What kind of small fires?
For example, people are consuming huge amounts of delivered food and we have customers with food delivery apps. Usage has grown massively over the last few weeks, and we’re trying to figure out how to best support them and make sure that their data is flowing well.
What is Segment’s differentiator?
We are particularly focused on helping companies have good data. By that I mean getting solid customer records that are complete, consistent and compliant with governance in place. Some companies in the space have focused on helping people orchestrate the customer journey or on campaign activation, but we see our real differentiator as providing a good data foundation first.
What data sources do you commonly connect?
We connect to more than 40 different sources and 300 destinations out of the box. It’s roughly one-third web data, one-third mobile server side and one-third cloud sources. It’s quite broad.
Will the marketing clouds deliver on their promise of providing CDPs?
Everything I’ve heard from folks inside and from customers is that they’re all a solid year, year and a half away from having anything like a real product. I know one cloud only has around five integrations. That is not a real CDP. But they do see this as hugely strategic and even existential. I saw a job posting from one of the marketing clouds recently that said, “CDP is the future of CRM.”
Who are your biggest competitors?
The clouds will become competitors eventually, maybe in two or three years. We don’t see them in any deals today. Our real competitor comes in the form of internal builds at potential clients where the CTO or the VP of engineering has an existing system they put in place by stitching together pieces of code for data distribution into some sort of custom configuration. That is what we’re competing with in 80% of deals.
After that, it’s a mix of older technologies, mainly on the tag management side, but I’d say we see them in 5% of deals or less.
How long does it take to onboard a new customer?
It varies massively. A small startup, say, with a founding team of less than 20, can sign up and set up the same day. Other large companies can take a year or more. A global rollout to all of the web properties for a Fortune 100 company can take two years, because it actually entails doing thousands of implementations. They also have tighter constraints around data quality, compliance and governance. The level of complexity explodes with a global rollout.

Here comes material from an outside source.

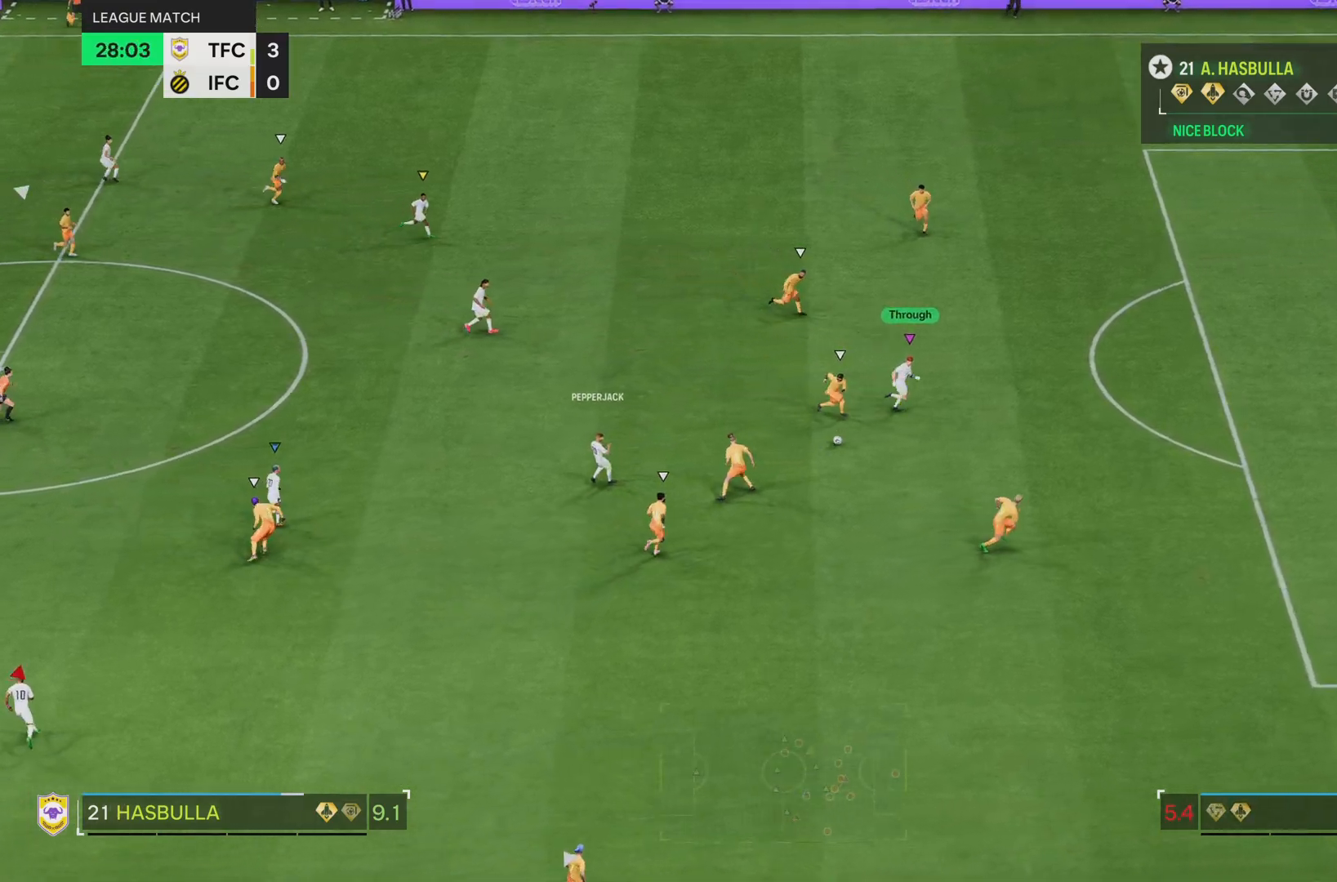
{"buttons": ["R2"], "left_stick": "right", "right_stick": "center", "events": []}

Remember cookies? That was the top-of-mind topic before the coronavirus. Will the end of third-party cookies have an impact on the CDP space?
We strongly support the use of first-party data and we’re pretty opposed to third-party data. In fact, we have an ongoing effort to try and help folks in Sacramento and DC really understand the difference.

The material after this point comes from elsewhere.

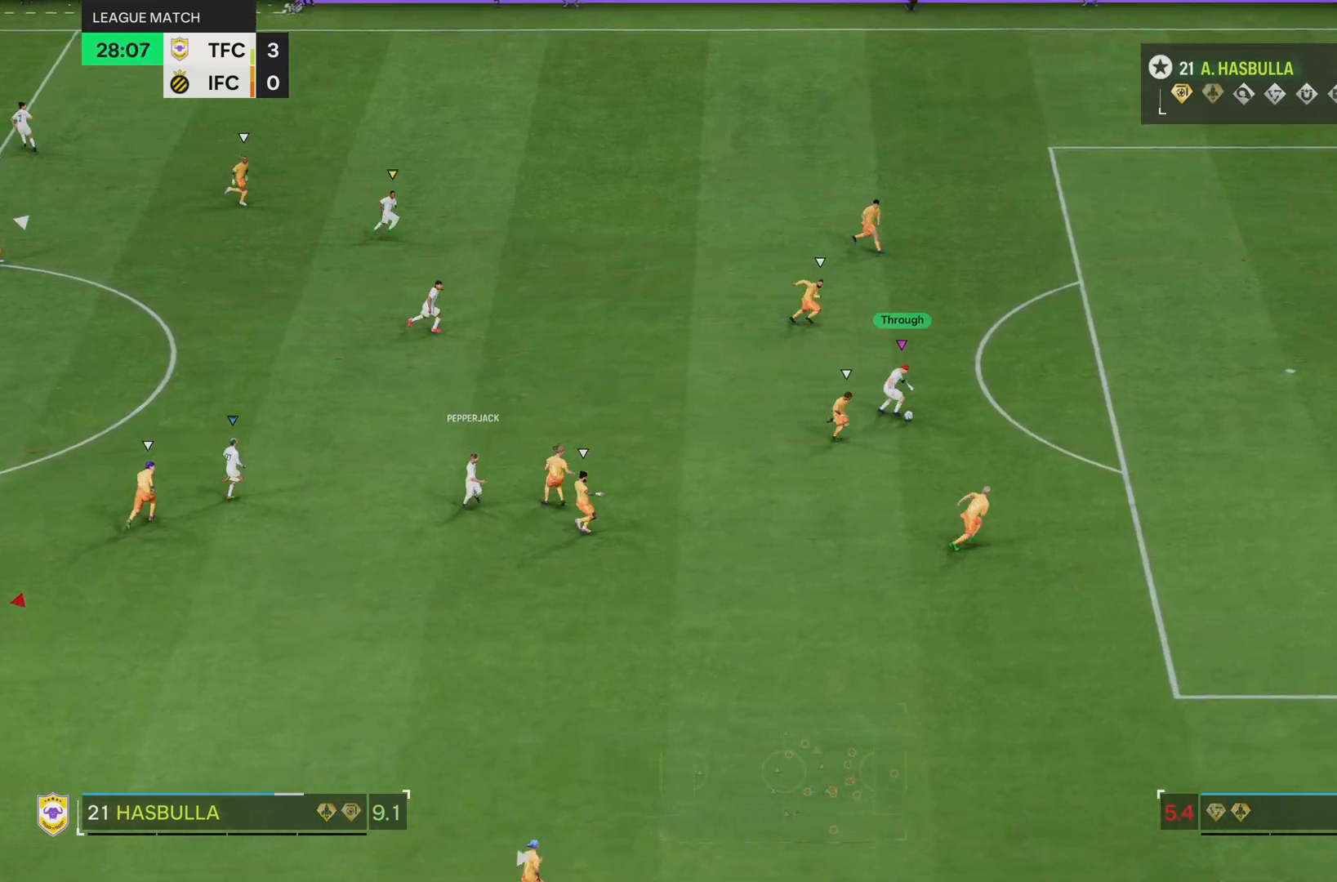
{"buttons": ["R2"], "left_stick": "right", "right_stick": "center", "events": []}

It depends on the CDP player and what they’re invested in, but for us there will be zero impact when third-party cookies go away. We’re looking forward to the browsers finding a way to restrict or fully get rid of third-party data flow.
You raised a $175 million Series D round last August and more than $280 million total since your Series A in 2015. What’s your growth strategy?
It’s a classic software-as-a-service growth strategy, and that takes cash upfront to go and find customers, onboard them and serve them. We’ve been lucky to have a lot of inbound customer interest over the last five years. That’s made us an efficient and exciting investor opportunity, which you can see in the size and pace of our rounds.
Are the independent CDPs doing a good enough job marketing themselves?
There’s still a lack of clarity in the CDP space right now, but that’s always true in a new category. Part of the noise has to do with the fact that there are a lot of companies labeling themselves as a CDP right now that just don’t fit the definition.
We’ll see it all get hashed out over the next six to 12 months.
This interview has been edited and condensed.